Charles River Laboratories says that it’s also investing in synthetics-related research and development.

“We will continue to defend our work and balance the health of the horseshoe crab population and our responsibility to protect patient safety and the medical supply chain from potentially fatal contamination,” the company said in a statement.

A shot at survival

Meanwhile, efforts to understand and perhaps alleviate some of the sub-lethal effects of the bleedings are underway.

Watson and colleagues, in one unpublished study, put transmitters on Atlantic horseshoe crabs and tracked them during the breeding season—following 10 females that were bled and 10 that were not. This new work confirms previous research that indicated bled crabs tried to approach beaches to spawn less frequently, he says.

His team is also studying how to counter some of the deleterious effects of bleedings. One idea, he says, is pumping the animals full of nutrients before returning them to the wild. Watson theorizes that the crabs may experience reduced oxygen flow due to heat exposures during transport to the lab, which is then worsened by the extreme blood loss.
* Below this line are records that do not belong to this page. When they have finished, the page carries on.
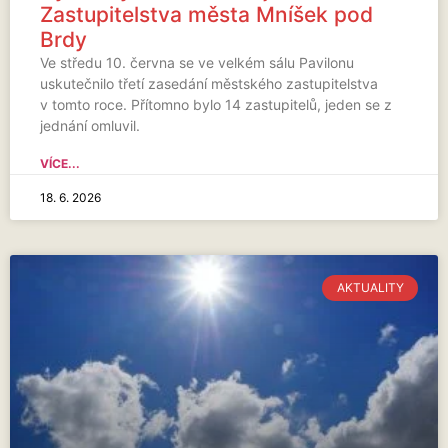
Zastupitelstva města Mníšek pod
Brdy
Ve středu 10. června se ve velkém sálu Pavilonu
uskutečnilo třetí zasedání městského zastupitelstva
v tomto roce. Přítomno bylo 14 zastupitelů, jeden se z
jednání omluvil.
VÍCE...
18. 6. 2026
AKTUALITY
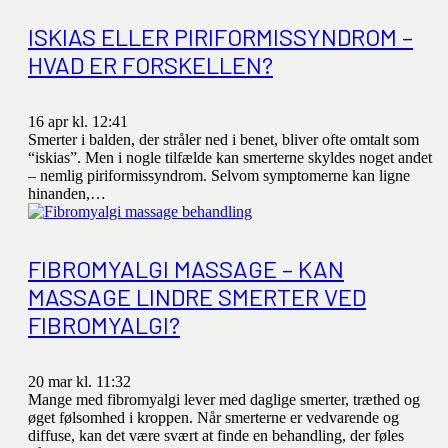
ISKIAS ELLER PIRIFORMISSYNDROM –
HVAD ER FORSKELLEN?
16 apr kl. 12:41
Smerter i balden, der stråler ned i benet, bliver ofte omtalt som
“iskias”. Men i nogle tilfælde kan smerterne skyldes noget andet
– nemlig piriformissyndrom. Selvom symptomerne kan ligne
hinanden,…
FIBROMYALGI MASSAGE – KAN
MASSAGE LINDRE SMERTER VED
FIBROMYALGI?
20 mar kl. 11:32
Mange med fibromyalgi lever med daglige smerter, træthed og
øget følsomhed i kroppen. Når smerterne er vedvarende og
diffuse, kan det være svært at finde en behandling, der føles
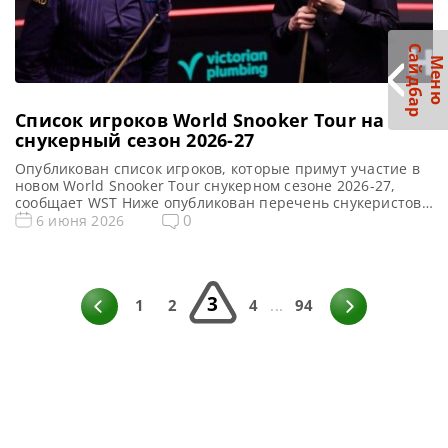
С
р
М
е
н
ю
а
й
д
б
а
Список игроков World Snooker Tour на
снукерный сезон 2026-27
Опубликован список игроков, которые примут участие в
новом World Snooker Tour снукерном сезоне 2026-27,
сообщает WST Ниже опубликован перечень снукеристов,
входящих в состав World Snooker Tour на следующий
0
6 июня 2026
сезон 2026-27. По завершении All Africa Snooker
Championship, его победитель займет свое место в
списке. Старт нового игрового года намечен на
следующую неделю, когда начнется квалификация China
3
[…]
1
2
4
...
94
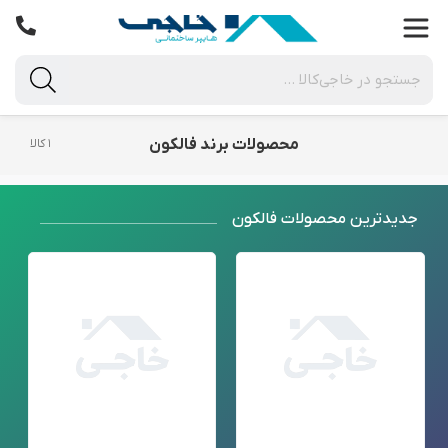
محصولات برند فالکون
۱ کالا
جدید‌ترین محصولات فالکون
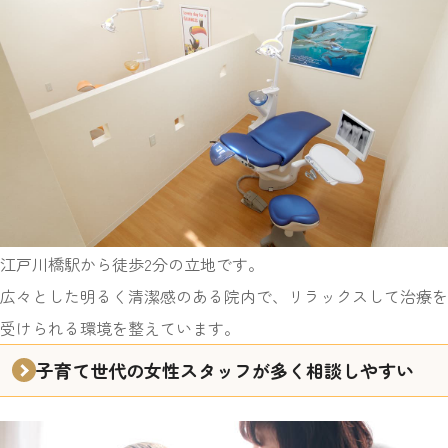
江戸川橋駅から徒歩2分の立地です。
広々とした明るく清潔感のある院内で、リラックスして治療を
受けられる環境を整えています。
子育て世代の女性スタッフが多く相談しやすい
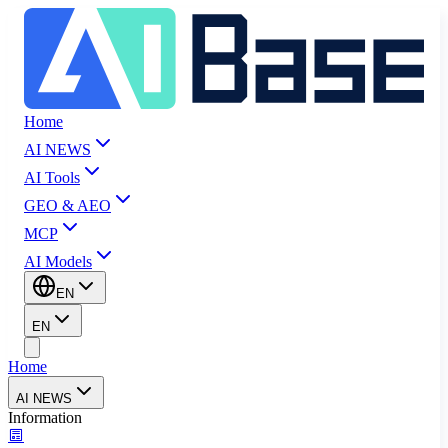
Home
AI NEWS
AI Tools
GEO & AEO
MCP
AI Models
EN
EN
Home
AI NEWS
Information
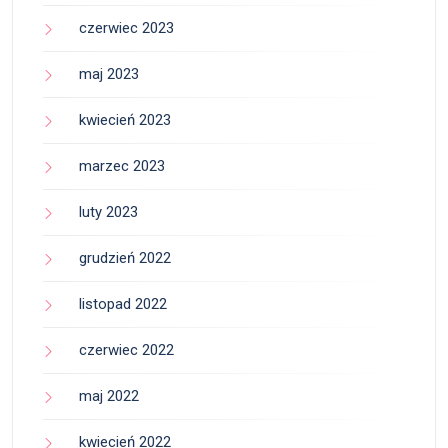
czerwiec 2023
maj 2023
kwiecień 2023
marzec 2023
luty 2023
grudzień 2022
listopad 2022
czerwiec 2022
maj 2022
kwiecień 2022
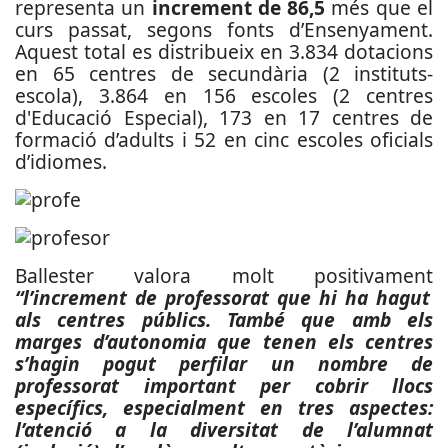
representa un
increment de 86,5
més que el
curs passat, segons fonts d’Ensenyament.
Aquest total es distribueix en 3.834 dotacions
en 65 centres de secundària (2 instituts-
escola), 3.864 en 156 escoles (2 centres
d'Educació Especial), 173 en 17 centres de
formació d’adults i 52 en cinc escoles oficials
d’idiomes.
Ballester valora molt positivament
“l’increment de professorat que hi ha hagut
als centres públics. També que amb els
marges d’autonomia que tenen els centres
s’hagin pogut perfilar un nombre de
professorat important per cobrir llocs
específics, especialment en tres aspectes:
l’atenció a la diversitat de l’alumnat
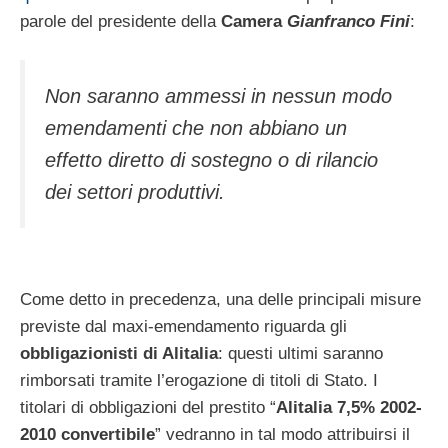
parole del presidente della
Camera
Gianfranco Fini
:
Non saranno ammessi in nessun modo
emendamenti che non abbiano un
effetto diretto di sostegno o di rilancio
dei settori produttivi.
Come detto in precedenza, una delle principali misure
previste dal maxi-emendamento riguarda gli
obbligazionisti di Alitalia
: questi ultimi saranno
rimborsati tramite l’erogazione di titoli di Stato. I
titolari di obbligazioni del prestito “
Alitalia 7,5% 2002-
2010 convertibile
” vedranno in tal modo attribuirsi il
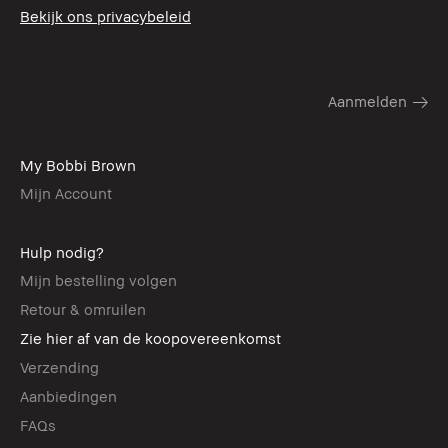
Bekijk ons privacybeleid
My Bobbi Brown
Mijn Account
Hulp nodig?
Mijn bestelling volgen
Retour & omruilen
Zie hier af van de koopovereenkomst
Verzending
Aanbiedingen
FAQs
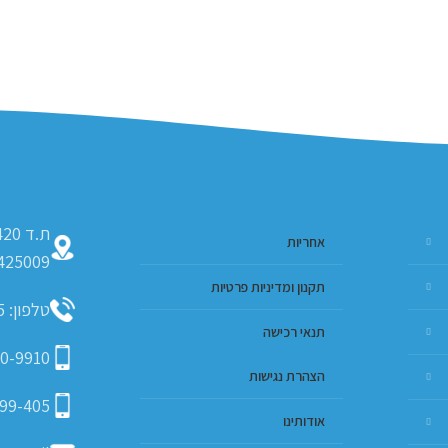
אחריות
425009
תקנון ומדיניות פרטיות
טלפון: 09-793-9635
תנאי רכישה
0-9910
הצהרת נגישות
99-405
אודותינו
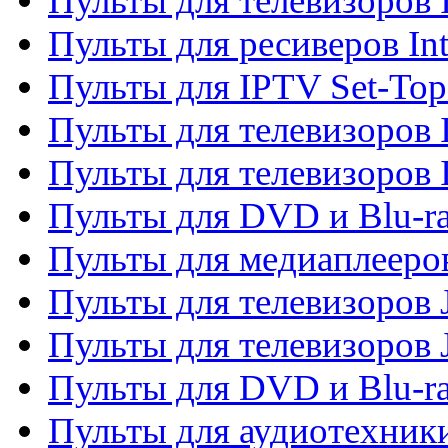
Пульты для телевизоров 
Пульты для ресиверов In
Пульты для IPTV Set-To
Пульты для телевизоров I
Пульты для телевизоров 
Пульты для DVD и Blu-ra
Пульты для медиаплееров
Пульты для телевизоров J
Пульты для телевизоров
Пульты для DVD и Blu-r
Пульты для аудиотехник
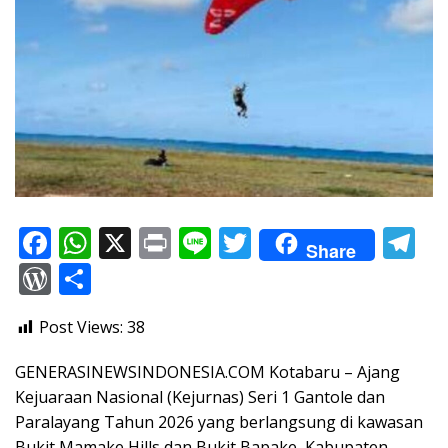
F
W
X
Pr
Li
T
T
Share
ac
h
in
n
w
el
W
S
e
at
t
e
itt
e
or
h
Post Views:
38
b
s
er
gr
d
ar
o
A
a
Pr
e
GENERASINEWSINDONESIA.COM Kotabaru – Ajang
o
p
m
e
Kejuaraan Nasional (Kejurnas) Seri 1 Gantole dan
Paralayang Tahun 2026 yang berlangsung di kawasan
k
p
ss
Bukit Mamake Hills dan Bukit Bapake, Kabupaten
To test this idea, Watson’s team has caught dozens of horseshoe crabs in New Hampshire, bled them, and then kept them in a tank to feed them and let them recuperate for two weeks before returning them to the ocean. The approach is somewhat reminiscent of making sure human blood donors are rejuvenated with cookies and juice. “The fed animals did better,” as measured by their levels of hemocyanin—a protein that transports oxygen in the blood, he says, though he notes the crabs’ hemocyanin levels still didn’t fully return to their pre-bled baseline from when they were caught.

Despite these encouraging results, which haven’t yet been peer-reviewed, biomedical companies may not want to keep the animals around for much time after they’ve been bled, he says, so it may be more practical to treat them ahead of the bleedings—keeping them overnight in tanks of cool, food-rich seawater before they’re bled. That might increase their survival rates, he says.

The lifesaving value of horseshoe blood is undeniable, Watson says, but we could make “bleedings a more sustainable practice.” Improving the animal’s baseline health, he hopes, may do just that.